When friends compete for jobs, can you maintain the friendship? Reader L wonders how to stay friendly with people who compete for the same jobs she is…
I am about to graduate from graduate school in a professional field. My friends and I are all searching for similar jobs. How can we deal with the competitive nature of the job hunt, specifically in our field, without letting it get in the way of our relationships? I feel pangs of jealousy when a friend gets an interview for a job I applied for (a highly immature reaction, I know) and I’m sure I’m not the only one of the group to feel this way. I try to avoid discussing the job hunt, but it seems to come up in conversation regardless. Help!
We got into this a bit back when another reader asked about being competitive with her significant other, but I don’t think we’ve talked about it in the abstract. So let’s discuss.
First: Don’t talk about it. You know this (everyone does), but hey, one must start with the basics. If you’re stressed about interviews, don’t talk about it. If you’re worried about an upcoming interview, don’t talk about it. If you’re pleased that one went well, definitely don’t talk about it. Some of this comes down to social circles — surely you have friends or family who are not going through the same interview stress that you are right now, and you can talk about it with them.
Now, if you’re doing poorly, perhaps you should talk about it to see what you’re doing wrong. But I would start with Career Services at your school, because they’ll have the best idea of how you’re actually doing.
For example, if you’ve applied to ten jobs and gotten two interviews: that may mean “wow, let’s find that typo on your resume” or it may be “congratulations! that’s great in this economy!” After you’ve talked about it with Career Services, if you still want to talk to friends about it, choose one or two people who you will listen to and trust their advice, and no more. Bonus points if you can find friends a year or two ahead of you in school who’ve already been through this all before, but are no longer mired in it.
Second: Deal with what you can control: yourself. I completely understand the jealousy — it’s human nature. I would take “immaturity” out of it and ask yourself: can you get over it? For example, can you reason with yourself that the other people have a different background, different wording on their resumes, different connections — and all those little differences sometimes add up to “let’s call person X” or “let’s not call person Y.” The mood of the person selecting resumes could have been different… they could have been rushing… they could have preferred the font your friend used to the one that you used.
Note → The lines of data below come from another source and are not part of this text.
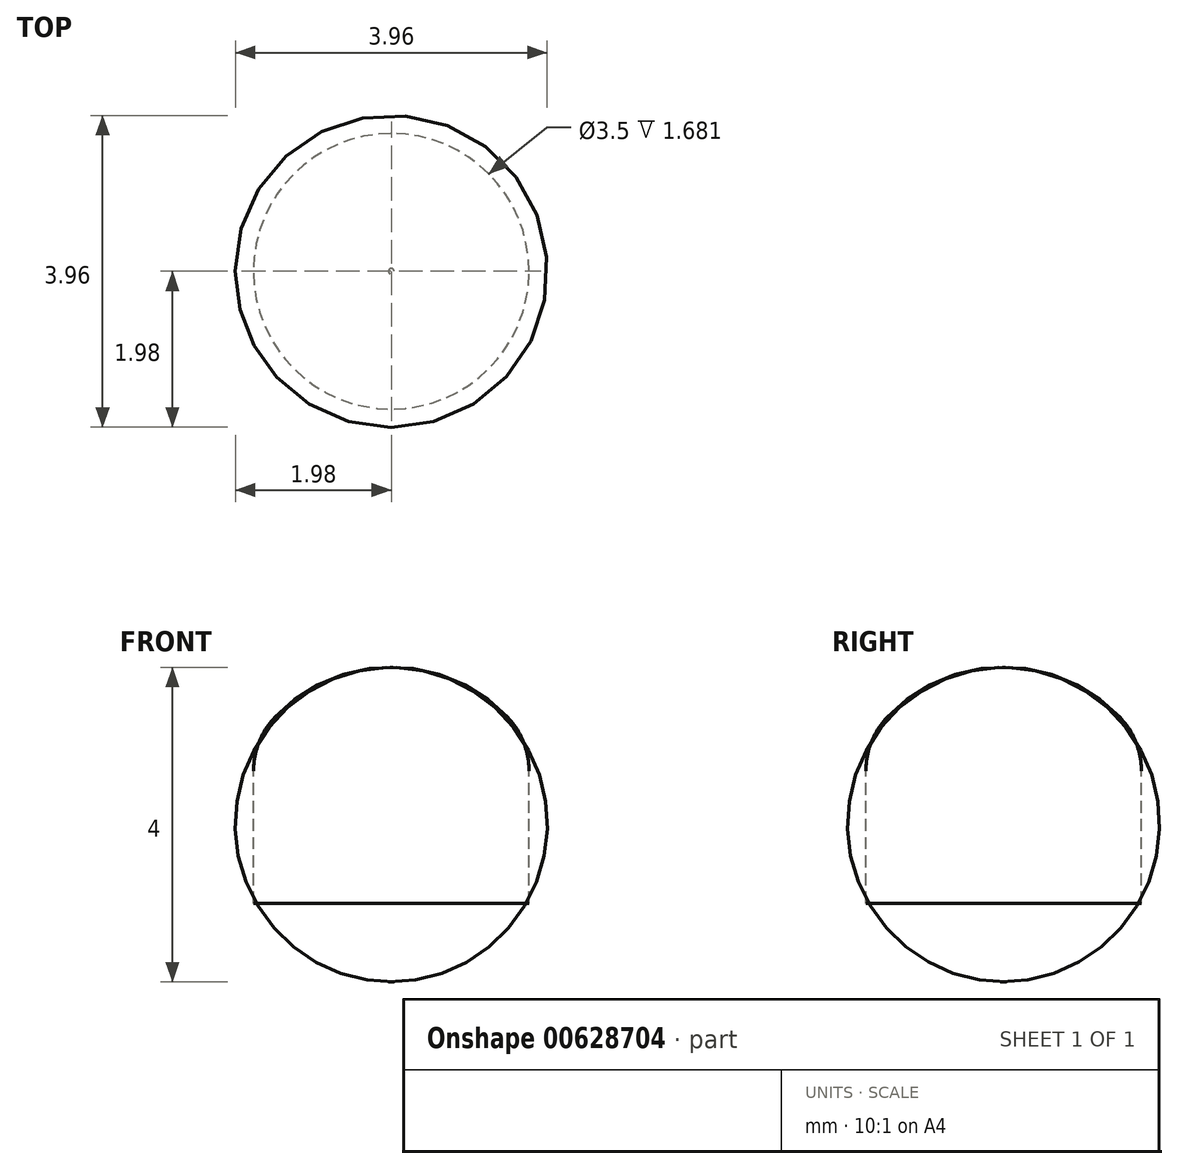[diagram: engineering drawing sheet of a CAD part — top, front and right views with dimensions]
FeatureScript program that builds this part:
annotation { "Feature Type Name" : "Feature", "Feature Type Description" : "" }
export const myFeature = defineFeature(function(context is Context, id is Id, definition is map)
    precondition{}
    {
        {
            var Q0;
            Q0=qCreatedBy(makeId("Front.planeOp"),FACE);
            var sketch = newSketch(context, id + "F0", { "sketchPlane" : qUnion([Q0])});
            skLineSegment(sketch, "E0", {"start": v(0, 19.78) * mm, "end": v(0, -18.06) * mm, "construction": true});
            skLineSegment(sketch, "E1", {"start": v(0, -1.5) * mm, "end": v(-1.75, -1.5) * mm});
            skLineSegment(sketch, "E2", {"start": v(-1.75, -1.5) * mm, "end": v(-1.75, 0.18) * mm});
            skArc(sketch, "E3", {"start": v(0, 1.5) * mm, "mid": v(-0.8, 1.34) * mm, "end": v(-1.48, 0.86) * mm});
            skLineSegment(sketch, "E4", {"start": v(0, 1.5) * mm, "end": v(0, -1.5) * mm});
            skPoint(sketch, "E5.visualSharp", {"position": v(-1.75, 0.5) * mm});
            skArc(sketch, "E5.filletArc", {"start": v(-1.48, 0.86) * mm, "mid": v(-1.68, 0.55) * mm, "end": v(-1.75, 0.18) * mm});
            skSolve(sketch);
        }
        {
            var Q0;
            Q0 = qSketchRegion(id + "F0", true);
            var Q1;
            Q1=sQuery(id+"F0.wireOp",EDGE,"E0");
            revolve(context, id + "F1", {"entities" : qUnion([Q0]), "axis" : qUnion([Q1]), "revolveType" : RevolveType.FULL});
        }
    });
It could be anything. The trick is to acknowledge that and move past it.
Now if you can’t move past it — that’s OK. I think it takes maturity to recognize that and act accordingly, such as removing yourself from those social circles for a little while and hanging out with other friends, or by yourself.
Third: If people are jealous of you, you’ve probably broken Rule the First — and talked about it. So: don’t do that.
Readers, what are your best tips for dealing with this situation? How do you handle it when friends compete for jobs?